- THE PROBLEM:
Please count how many lines of the data include the word "your". Give only that number in reply.

##### INFORMATION PROVIDED

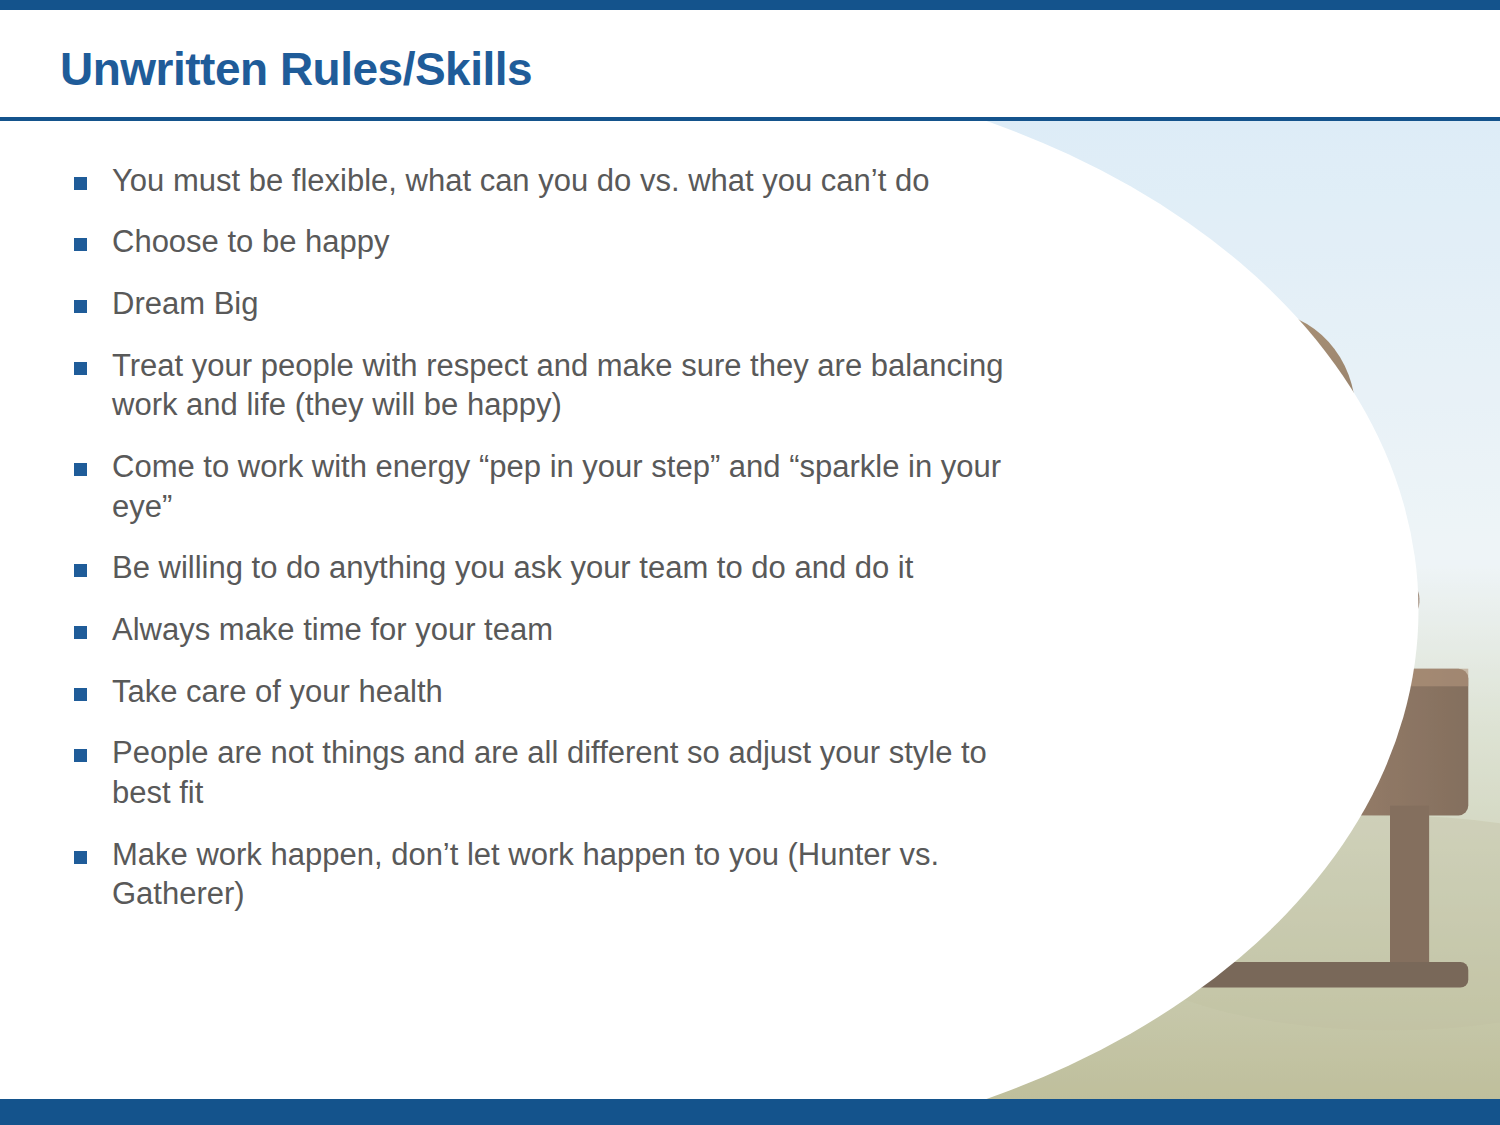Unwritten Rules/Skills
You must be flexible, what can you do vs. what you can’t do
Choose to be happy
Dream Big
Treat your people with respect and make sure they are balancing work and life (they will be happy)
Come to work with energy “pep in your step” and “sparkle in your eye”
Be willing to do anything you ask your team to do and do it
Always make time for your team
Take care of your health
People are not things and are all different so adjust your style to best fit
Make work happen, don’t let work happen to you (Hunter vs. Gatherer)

##########

- RESPONSE AREA:
6